Thank you so much for your input Poonam. This is something I wouldn’t have thought existed in the culture of westernised Asians living in the UK. I haven’t met any Asians who would think this is in any way acceptable. That it is happening to young girls, some who have been born and raised in the UK, is abhorrent to both Asians and British alike. I think your comment “one often finds that people in the subcontinent (well middle class people anyway) have progressed in their views whereas people who emigrated stay put in the same mindset they experienced when they left” is absolutely right and true of any culture, not just the Asian one. Perhaps it’s something we all tend to do when we find ourselves in a foreign culture – we cling to what we know, when our home country has moved on in ideas and attitudes. Great area for discussion!

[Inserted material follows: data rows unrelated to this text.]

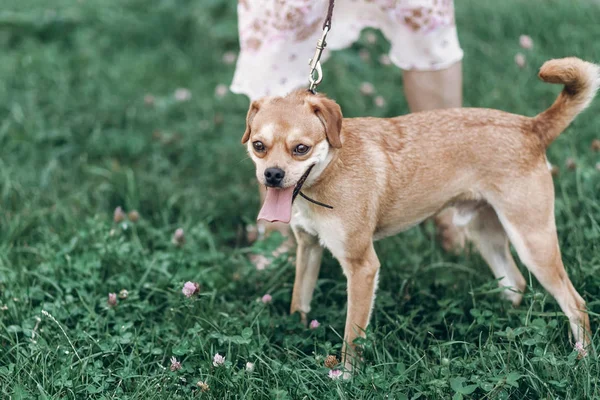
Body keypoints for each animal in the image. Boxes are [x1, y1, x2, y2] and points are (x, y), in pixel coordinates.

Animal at [240, 57, 596, 374]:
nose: (272, 175)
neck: (329, 170)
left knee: (575, 303)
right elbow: (299, 301)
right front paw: (294, 332)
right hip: (485, 234)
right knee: (515, 283)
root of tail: (531, 127)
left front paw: (347, 377)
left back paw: (582, 358)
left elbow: (353, 336)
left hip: (533, 243)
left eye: (301, 149)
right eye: (258, 145)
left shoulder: (362, 268)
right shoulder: (309, 247)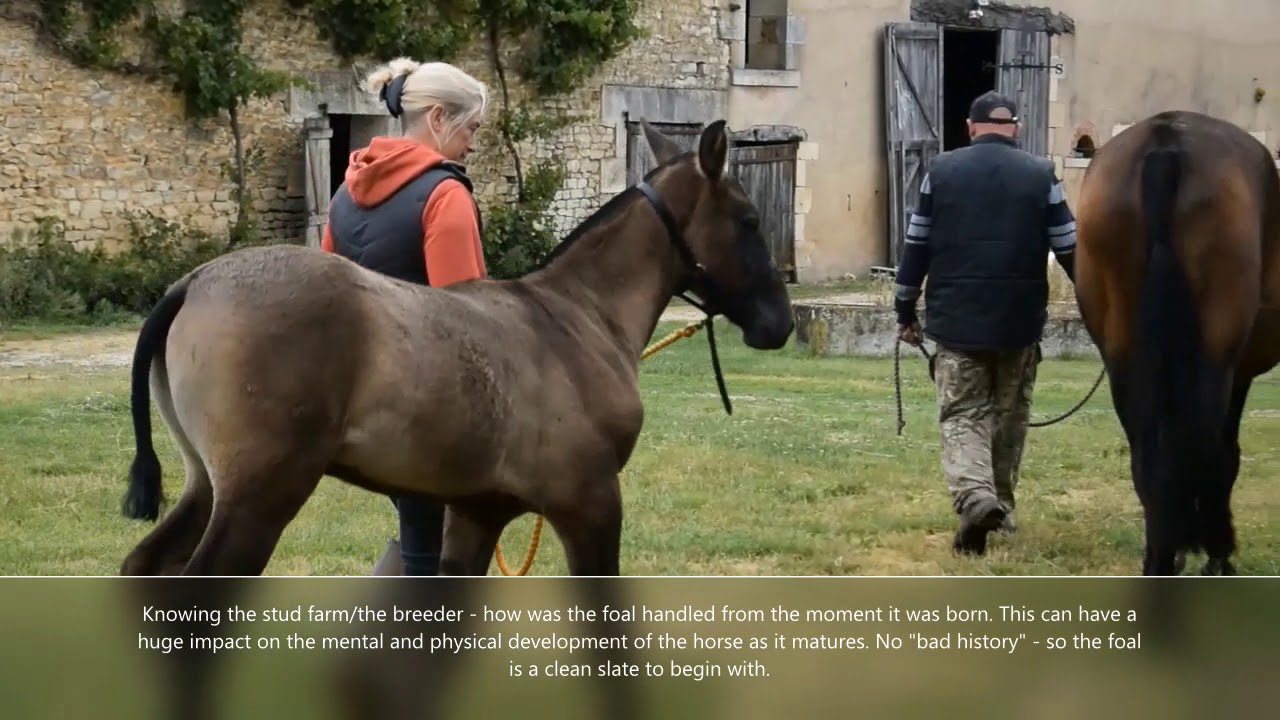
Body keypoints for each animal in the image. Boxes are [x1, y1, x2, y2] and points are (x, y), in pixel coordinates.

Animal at [115, 118, 794, 578]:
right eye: (749, 220)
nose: (779, 323)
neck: (579, 317)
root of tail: (193, 283)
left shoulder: (476, 513)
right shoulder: (591, 503)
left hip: (206, 485)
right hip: (259, 495)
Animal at [1073, 110, 1280, 575]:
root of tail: (1166, 143)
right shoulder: (1236, 373)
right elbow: (1227, 454)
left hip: (1124, 361)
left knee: (1149, 462)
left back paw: (1161, 557)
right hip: (1213, 362)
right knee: (1206, 452)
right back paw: (1208, 555)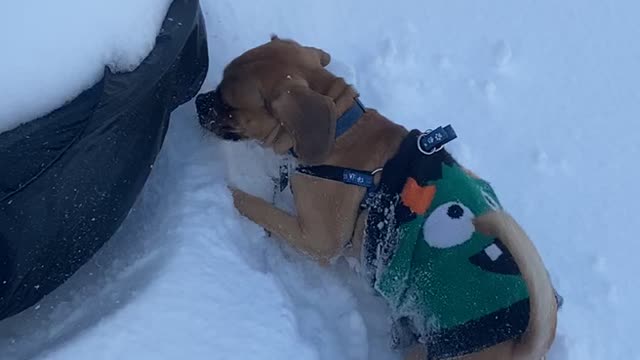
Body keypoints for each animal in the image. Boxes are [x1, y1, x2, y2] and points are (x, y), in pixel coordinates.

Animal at [194, 36, 556, 360]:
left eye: (229, 105)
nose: (198, 102)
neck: (341, 132)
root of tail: (523, 347)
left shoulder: (318, 241)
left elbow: (258, 207)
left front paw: (226, 193)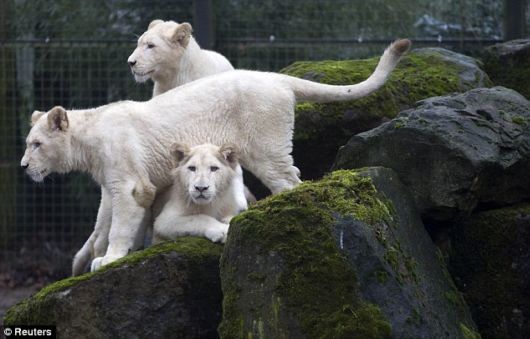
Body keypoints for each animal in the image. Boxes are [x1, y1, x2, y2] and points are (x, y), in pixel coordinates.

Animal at [19, 38, 408, 274]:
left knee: (289, 178)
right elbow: (123, 221)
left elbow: (121, 224)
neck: (88, 141)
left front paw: (109, 259)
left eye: (35, 144)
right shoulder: (132, 184)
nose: (24, 166)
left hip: (265, 147)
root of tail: (278, 80)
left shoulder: (129, 182)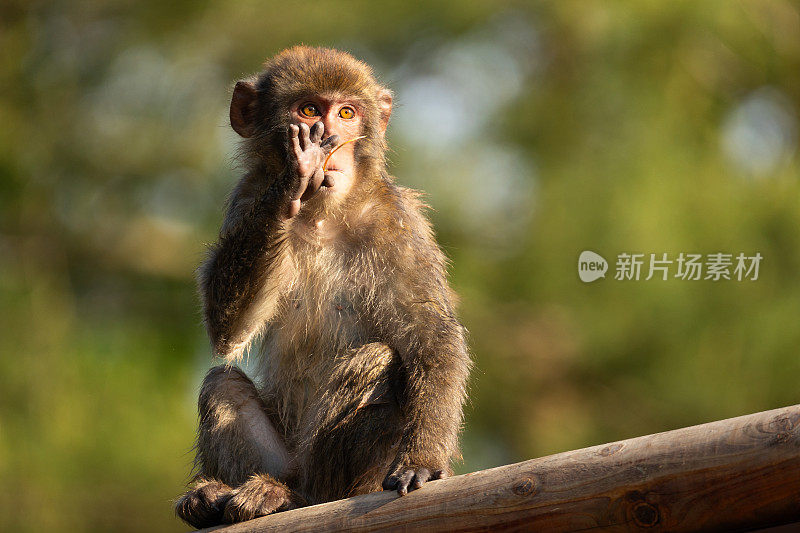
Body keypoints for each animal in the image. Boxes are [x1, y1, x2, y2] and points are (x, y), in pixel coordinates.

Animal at [176, 46, 472, 528]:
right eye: (310, 110)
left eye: (347, 113)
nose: (328, 139)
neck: (322, 215)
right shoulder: (246, 197)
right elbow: (228, 332)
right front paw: (290, 182)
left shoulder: (398, 225)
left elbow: (432, 336)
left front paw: (424, 461)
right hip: (281, 459)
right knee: (222, 384)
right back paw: (219, 497)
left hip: (349, 477)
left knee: (376, 360)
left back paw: (297, 499)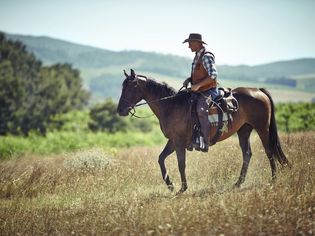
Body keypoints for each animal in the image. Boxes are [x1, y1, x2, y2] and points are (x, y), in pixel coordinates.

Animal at [117, 68, 290, 194]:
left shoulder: (179, 142)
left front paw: (182, 188)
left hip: (262, 128)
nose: (120, 110)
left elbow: (181, 164)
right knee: (247, 154)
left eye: (130, 87)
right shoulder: (173, 141)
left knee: (269, 151)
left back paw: (273, 179)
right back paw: (237, 183)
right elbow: (161, 159)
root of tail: (258, 90)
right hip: (244, 131)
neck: (172, 106)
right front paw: (171, 185)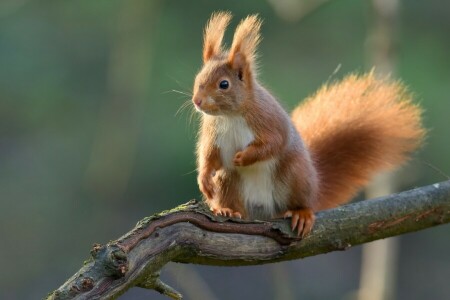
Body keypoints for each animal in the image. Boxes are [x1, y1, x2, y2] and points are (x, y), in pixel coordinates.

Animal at [190, 11, 426, 237]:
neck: (230, 116)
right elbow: (209, 156)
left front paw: (244, 157)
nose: (197, 101)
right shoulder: (212, 133)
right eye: (198, 78)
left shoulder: (269, 119)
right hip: (228, 180)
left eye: (224, 84)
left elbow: (274, 143)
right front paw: (204, 180)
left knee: (301, 201)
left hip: (296, 175)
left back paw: (301, 213)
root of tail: (264, 211)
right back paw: (226, 209)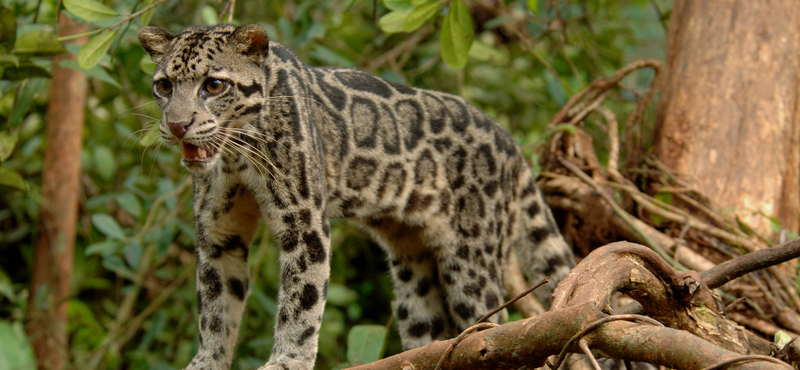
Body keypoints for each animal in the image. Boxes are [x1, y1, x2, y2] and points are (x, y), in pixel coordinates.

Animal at [138, 23, 576, 370]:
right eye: (164, 85)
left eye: (214, 85)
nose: (177, 125)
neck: (235, 157)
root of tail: (509, 141)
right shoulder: (218, 233)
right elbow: (215, 308)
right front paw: (207, 362)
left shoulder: (303, 222)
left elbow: (301, 300)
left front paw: (288, 361)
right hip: (415, 274)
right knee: (431, 330)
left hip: (472, 263)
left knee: (493, 329)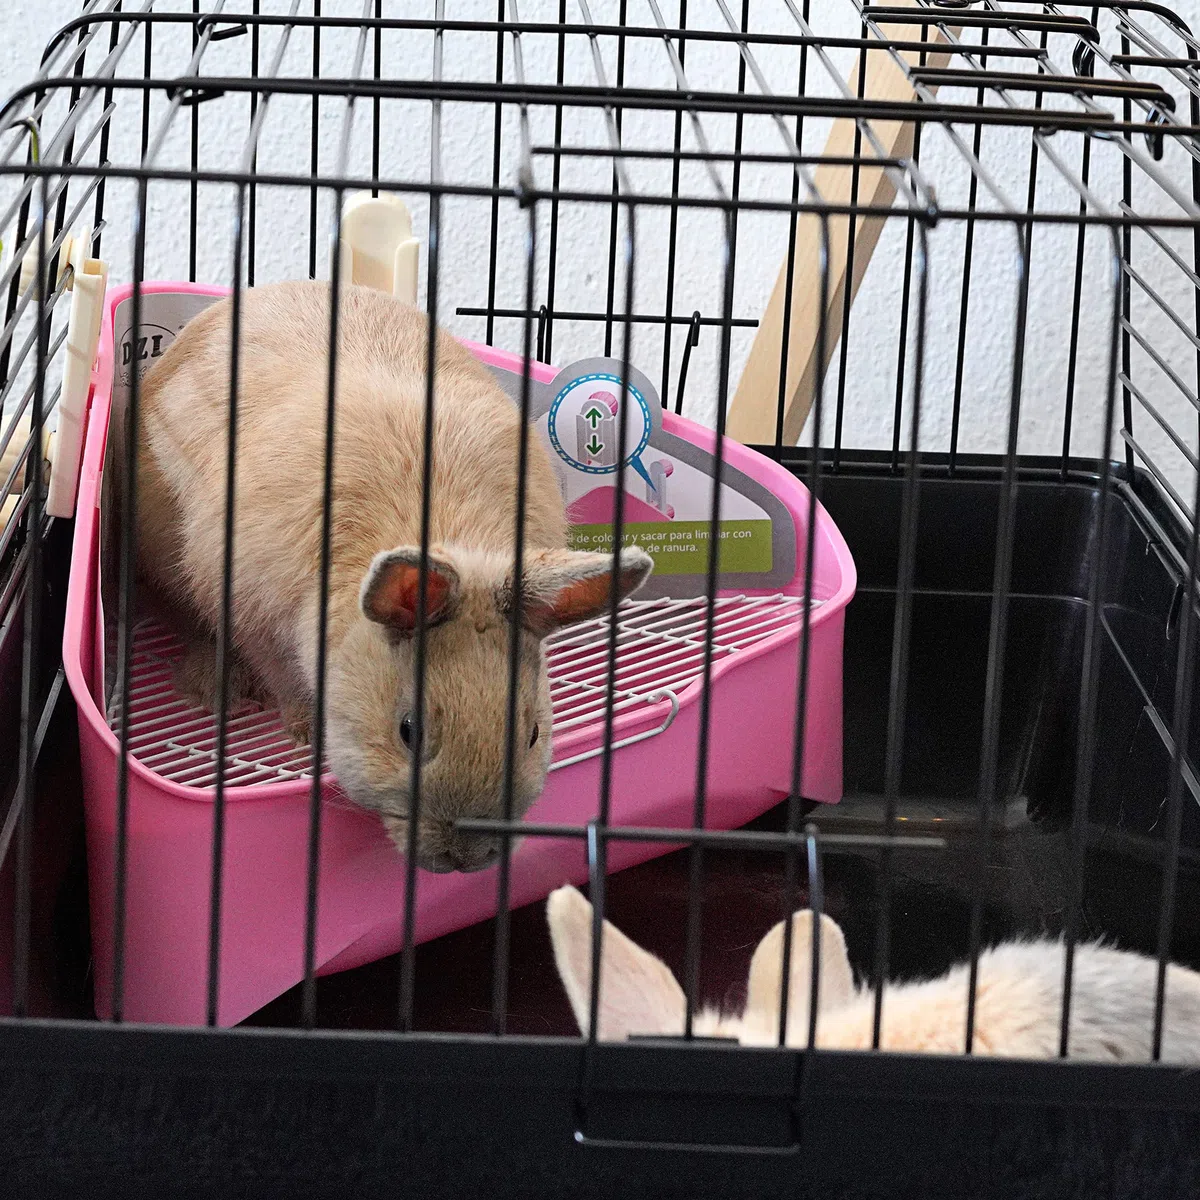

This post and the concept of forced marriage illustrate the intersection of cultural beliefs and individual freedoms. Plenty of cultures value society above the individual, but the pressure to conform (albeit intense) is emotional, not physical. Thanks for writing on such an appalling topic that deserves our attention. Like Jane, I’d love to read these books, in book club would be great.
Thanks Linda, the more I think about this subject the more unbelievable it is that a culture can exert such terrible pressure to conform. I think Poonam has identified part of the difficulty – that people emigrating to a new culture take their own with them and cling to it, even when those same customs and behaviours evolve and change back in the home country. A tough issue.
Let’s add these to the next book club list.
Guess I’ve no excuse NOT to check them out!